● **ZU ERLEDIGEN**
Ordnen Sie ausschließlich die Zeilen der nachstehenden Datensätze von der Zeile mit „table_header Rodiklio duomenų“ bis einschließlich der Zeile mit „table_cell SVEIDRA [1011, 1517, 1203, 1586]“ als JSON-Liste von Zeichenketten an, eine Zeichenkette je Zeile und ohne Leerzeilen.

——

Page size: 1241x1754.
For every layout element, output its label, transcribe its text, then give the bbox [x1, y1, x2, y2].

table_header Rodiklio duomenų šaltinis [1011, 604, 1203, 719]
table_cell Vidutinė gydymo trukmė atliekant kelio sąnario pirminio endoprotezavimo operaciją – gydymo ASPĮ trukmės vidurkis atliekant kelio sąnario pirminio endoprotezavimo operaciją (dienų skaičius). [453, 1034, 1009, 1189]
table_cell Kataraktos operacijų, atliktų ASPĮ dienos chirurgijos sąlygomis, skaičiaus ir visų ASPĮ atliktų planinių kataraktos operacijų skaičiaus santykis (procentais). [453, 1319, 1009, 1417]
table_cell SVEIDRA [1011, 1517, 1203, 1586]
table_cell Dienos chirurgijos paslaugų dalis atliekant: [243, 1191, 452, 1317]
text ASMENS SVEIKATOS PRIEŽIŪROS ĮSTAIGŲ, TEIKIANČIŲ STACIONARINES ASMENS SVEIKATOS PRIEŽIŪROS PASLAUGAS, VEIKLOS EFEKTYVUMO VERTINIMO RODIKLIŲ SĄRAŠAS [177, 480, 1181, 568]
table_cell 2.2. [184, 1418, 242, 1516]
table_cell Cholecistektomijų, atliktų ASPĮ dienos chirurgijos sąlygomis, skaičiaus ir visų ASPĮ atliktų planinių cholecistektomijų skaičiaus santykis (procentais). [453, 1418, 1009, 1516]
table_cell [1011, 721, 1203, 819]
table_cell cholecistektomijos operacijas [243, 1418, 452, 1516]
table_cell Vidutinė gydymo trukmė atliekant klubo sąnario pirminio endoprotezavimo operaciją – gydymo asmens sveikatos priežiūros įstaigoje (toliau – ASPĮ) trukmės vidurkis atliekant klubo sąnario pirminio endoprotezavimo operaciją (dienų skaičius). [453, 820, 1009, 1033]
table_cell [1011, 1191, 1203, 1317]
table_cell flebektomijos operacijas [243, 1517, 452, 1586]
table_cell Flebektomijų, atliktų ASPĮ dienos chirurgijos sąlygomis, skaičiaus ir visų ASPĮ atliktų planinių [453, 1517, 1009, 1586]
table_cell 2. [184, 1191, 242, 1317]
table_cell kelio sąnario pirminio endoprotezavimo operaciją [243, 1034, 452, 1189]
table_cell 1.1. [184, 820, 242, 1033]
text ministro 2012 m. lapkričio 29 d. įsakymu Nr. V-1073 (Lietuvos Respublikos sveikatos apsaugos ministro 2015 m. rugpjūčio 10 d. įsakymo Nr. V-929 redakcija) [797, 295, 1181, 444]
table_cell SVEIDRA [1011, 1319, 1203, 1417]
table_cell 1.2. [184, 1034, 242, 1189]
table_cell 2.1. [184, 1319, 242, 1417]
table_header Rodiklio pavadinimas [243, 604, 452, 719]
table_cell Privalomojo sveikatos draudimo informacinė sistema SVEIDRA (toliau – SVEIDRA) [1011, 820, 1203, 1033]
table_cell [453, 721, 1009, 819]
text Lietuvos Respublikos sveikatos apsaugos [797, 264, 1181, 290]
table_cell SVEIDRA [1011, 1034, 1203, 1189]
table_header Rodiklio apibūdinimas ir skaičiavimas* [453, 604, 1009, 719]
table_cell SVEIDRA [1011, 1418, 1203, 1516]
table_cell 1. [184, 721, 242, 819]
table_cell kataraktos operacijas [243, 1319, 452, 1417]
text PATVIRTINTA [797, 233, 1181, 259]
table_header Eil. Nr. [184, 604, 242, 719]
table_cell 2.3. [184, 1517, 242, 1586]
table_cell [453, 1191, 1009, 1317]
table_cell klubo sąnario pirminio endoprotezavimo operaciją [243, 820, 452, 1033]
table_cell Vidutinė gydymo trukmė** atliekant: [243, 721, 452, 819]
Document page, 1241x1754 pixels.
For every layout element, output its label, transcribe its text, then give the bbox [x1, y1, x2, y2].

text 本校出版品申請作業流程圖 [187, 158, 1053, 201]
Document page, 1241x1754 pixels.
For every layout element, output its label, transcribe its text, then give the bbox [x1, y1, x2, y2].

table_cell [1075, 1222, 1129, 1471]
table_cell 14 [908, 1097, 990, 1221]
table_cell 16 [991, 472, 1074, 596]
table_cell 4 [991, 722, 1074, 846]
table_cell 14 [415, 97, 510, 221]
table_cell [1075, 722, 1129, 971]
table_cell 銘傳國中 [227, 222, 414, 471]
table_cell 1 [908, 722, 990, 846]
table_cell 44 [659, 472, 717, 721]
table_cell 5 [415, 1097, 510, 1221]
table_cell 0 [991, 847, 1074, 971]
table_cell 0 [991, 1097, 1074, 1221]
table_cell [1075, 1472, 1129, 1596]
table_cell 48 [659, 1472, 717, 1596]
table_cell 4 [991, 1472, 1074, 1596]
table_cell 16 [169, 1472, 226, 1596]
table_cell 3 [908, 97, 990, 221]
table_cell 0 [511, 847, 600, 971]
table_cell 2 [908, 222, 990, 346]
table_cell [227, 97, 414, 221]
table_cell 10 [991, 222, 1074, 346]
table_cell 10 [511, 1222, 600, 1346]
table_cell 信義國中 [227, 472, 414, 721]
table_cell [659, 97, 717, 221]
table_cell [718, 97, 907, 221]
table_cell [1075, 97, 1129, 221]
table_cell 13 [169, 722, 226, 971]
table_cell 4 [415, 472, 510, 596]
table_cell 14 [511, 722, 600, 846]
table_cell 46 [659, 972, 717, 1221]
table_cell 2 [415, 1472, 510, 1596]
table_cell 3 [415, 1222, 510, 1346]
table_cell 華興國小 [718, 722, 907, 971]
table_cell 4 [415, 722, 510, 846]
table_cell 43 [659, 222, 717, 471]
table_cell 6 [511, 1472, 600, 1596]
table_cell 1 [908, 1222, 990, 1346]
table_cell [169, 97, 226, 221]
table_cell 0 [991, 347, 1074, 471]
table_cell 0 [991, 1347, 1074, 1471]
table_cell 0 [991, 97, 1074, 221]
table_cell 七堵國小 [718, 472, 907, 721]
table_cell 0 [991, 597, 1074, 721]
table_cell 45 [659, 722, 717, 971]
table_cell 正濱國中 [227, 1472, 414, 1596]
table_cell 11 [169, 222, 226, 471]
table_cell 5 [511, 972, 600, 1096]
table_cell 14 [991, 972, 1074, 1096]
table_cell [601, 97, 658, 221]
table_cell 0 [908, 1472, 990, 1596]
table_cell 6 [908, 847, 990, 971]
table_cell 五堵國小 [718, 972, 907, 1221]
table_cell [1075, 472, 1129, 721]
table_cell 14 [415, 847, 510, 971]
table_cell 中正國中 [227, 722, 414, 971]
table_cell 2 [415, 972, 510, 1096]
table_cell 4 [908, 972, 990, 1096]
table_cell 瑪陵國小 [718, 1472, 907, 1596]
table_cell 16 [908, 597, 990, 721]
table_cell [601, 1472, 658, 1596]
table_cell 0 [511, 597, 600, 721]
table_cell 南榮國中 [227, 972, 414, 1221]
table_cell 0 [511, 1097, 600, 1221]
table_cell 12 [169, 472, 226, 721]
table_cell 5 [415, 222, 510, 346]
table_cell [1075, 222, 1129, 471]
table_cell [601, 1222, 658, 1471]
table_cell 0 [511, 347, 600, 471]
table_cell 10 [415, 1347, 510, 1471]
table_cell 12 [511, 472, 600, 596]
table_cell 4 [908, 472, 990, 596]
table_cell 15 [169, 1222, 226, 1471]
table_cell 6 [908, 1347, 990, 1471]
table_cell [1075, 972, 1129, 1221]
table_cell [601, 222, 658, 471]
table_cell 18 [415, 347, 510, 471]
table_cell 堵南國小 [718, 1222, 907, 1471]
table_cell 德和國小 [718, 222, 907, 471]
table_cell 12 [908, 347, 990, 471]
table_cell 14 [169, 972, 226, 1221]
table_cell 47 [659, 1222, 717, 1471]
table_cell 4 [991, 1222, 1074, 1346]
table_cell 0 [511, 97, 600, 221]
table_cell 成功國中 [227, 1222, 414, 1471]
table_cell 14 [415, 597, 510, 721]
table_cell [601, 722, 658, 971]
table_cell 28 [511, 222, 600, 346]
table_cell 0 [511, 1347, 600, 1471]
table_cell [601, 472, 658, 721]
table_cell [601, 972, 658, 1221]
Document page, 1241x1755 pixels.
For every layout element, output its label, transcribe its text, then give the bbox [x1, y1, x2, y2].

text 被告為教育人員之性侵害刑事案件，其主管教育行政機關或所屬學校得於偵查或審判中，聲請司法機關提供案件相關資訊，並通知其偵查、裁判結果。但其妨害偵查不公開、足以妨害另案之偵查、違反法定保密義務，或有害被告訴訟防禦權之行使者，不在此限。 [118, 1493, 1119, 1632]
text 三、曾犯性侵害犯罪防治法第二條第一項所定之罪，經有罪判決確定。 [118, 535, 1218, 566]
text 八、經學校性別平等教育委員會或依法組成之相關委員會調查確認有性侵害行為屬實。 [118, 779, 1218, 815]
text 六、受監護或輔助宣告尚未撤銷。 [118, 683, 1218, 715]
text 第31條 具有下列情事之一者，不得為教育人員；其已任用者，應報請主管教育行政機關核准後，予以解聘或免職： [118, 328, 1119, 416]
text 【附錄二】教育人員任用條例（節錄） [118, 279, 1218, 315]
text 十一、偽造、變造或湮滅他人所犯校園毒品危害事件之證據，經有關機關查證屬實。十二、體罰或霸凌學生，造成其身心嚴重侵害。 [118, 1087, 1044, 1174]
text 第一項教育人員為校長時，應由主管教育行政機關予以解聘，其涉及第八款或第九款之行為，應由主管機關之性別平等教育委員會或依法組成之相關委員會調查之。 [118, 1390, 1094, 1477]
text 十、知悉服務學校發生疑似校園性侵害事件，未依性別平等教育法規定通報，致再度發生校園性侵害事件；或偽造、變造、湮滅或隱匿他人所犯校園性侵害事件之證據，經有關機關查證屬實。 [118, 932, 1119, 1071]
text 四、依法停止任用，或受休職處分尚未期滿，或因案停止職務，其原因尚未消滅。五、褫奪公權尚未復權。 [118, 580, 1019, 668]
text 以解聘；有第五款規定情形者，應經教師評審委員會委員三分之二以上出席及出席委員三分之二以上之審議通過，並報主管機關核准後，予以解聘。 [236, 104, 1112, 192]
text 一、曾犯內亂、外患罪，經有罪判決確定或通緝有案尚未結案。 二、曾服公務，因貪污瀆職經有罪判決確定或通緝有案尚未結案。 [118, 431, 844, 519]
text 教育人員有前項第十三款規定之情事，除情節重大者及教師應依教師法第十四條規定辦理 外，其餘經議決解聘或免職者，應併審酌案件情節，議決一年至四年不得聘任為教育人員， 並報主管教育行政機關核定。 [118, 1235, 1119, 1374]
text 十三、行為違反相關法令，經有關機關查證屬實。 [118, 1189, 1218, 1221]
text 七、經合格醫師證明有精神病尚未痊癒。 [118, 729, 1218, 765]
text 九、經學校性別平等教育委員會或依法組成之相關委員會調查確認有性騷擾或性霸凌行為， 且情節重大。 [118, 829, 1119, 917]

——

● **ERGEBNIS DER AUFGABE**
[
  "table_header Rodiklio duomenų šaltinis [1011, 604, 1203, 719]",
  "table_cell Vidutinė gydymo trukmė atliekant kelio sąnario pirminio endoprotezavimo operaciją – gydymo ASPĮ trukmės vidurkis atliekant kelio sąnario pirminio endoprotezavimo operaciją (dienų skaičius). [453, 1034, 1009, 1189]",
  "table_cell Kataraktos operacijų, atliktų ASPĮ dienos chirurgijos sąlygomis, skaičiaus ir visų ASPĮ atliktų planinių kataraktos operacijų skaičiaus santykis (procentais). [453, 1319, 1009, 1417]",
  "table_cell SVEIDRA [1011, 1517, 1203, 1586]"
]